Der BGH hat die Rechtsbeschwerde zurückgewiesen.
2 Aus den Gründen
Zu Recht haben die Vorinstanzen für die Vertretung der Beklagten in dem Berufungsverfahren die 1,6-fache Verfahrensgebühr nach Nr. 3200 VV als erstattungsfähig angesehen.
1. Durch die Einreichung des Schriftsatzes, mit dem die Zurückweisung der Berufung beantragt wurde, ist nach. Nr. 3200 VV i.V.m. Vorbem. 3 Abs. 2 RVG eine 1,6-fache Verfahrensgebühr entstanden.

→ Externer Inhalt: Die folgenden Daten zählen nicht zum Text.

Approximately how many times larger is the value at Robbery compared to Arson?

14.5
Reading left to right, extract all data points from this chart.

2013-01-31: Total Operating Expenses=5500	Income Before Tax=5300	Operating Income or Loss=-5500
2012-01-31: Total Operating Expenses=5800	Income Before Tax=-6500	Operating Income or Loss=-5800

Nach Nr. 3201 Nr. 1 VV ermäßigt sich die Verfahrensgebühr zwar bei einer vorzeitigen Beendigung des Auftrags, wozu auch die Beendigung durch Rücknahme der Berufung gehört, auf eine 1,1-fache Gebühr. Hat der Rechtsanwalt aber – wie hier – bereits einen Schriftsatz eingereicht, der die Sachanträge oder einen Sachvortrag enthält, kommt eine vorzeitige Beendigung des Auftrags und damit eine Ermäßigung der Gebühr nicht mehr in Betracht (BGH, Beschl. v. 1.4.2009 – XII ZB 12/07, NJW 2009, 2220; Beschl. v. 2.10.2008 – I ZB 111/07, NJW-RR 2009, 859).
2. Hiervon ist jedoch die Frage zu unterscheiden, ob die Beklagte diese Kosten von der Klägerin als der unterliegenden Rechtsmittelführerin erstattet verlangen kann. Dies setzt nach § 91 Abs. 1 S. 1 Hs. 2 ZPO voraus, dass der Antrag auf Zurückweisung des Rechtsmittels zur zweckentsprechenden Rechtsverteidigung notwendig war. Die Erstattung der aufgewendeten Kosten kann eine Partei dabei nur insoweit erwarten, als sie der ihr aus dem Prozessrechtsverhältnis obliegenden Pflicht nachgekommen ist, die Kosten möglichst niedrig zu halten (BGH, Beschl. v. 1.4.2009 – XII ZB 12/07, NJW 2009, 2220; Beschl. v. 3.7.2007 – VI ZB 21/06, NJW 2007, 3723).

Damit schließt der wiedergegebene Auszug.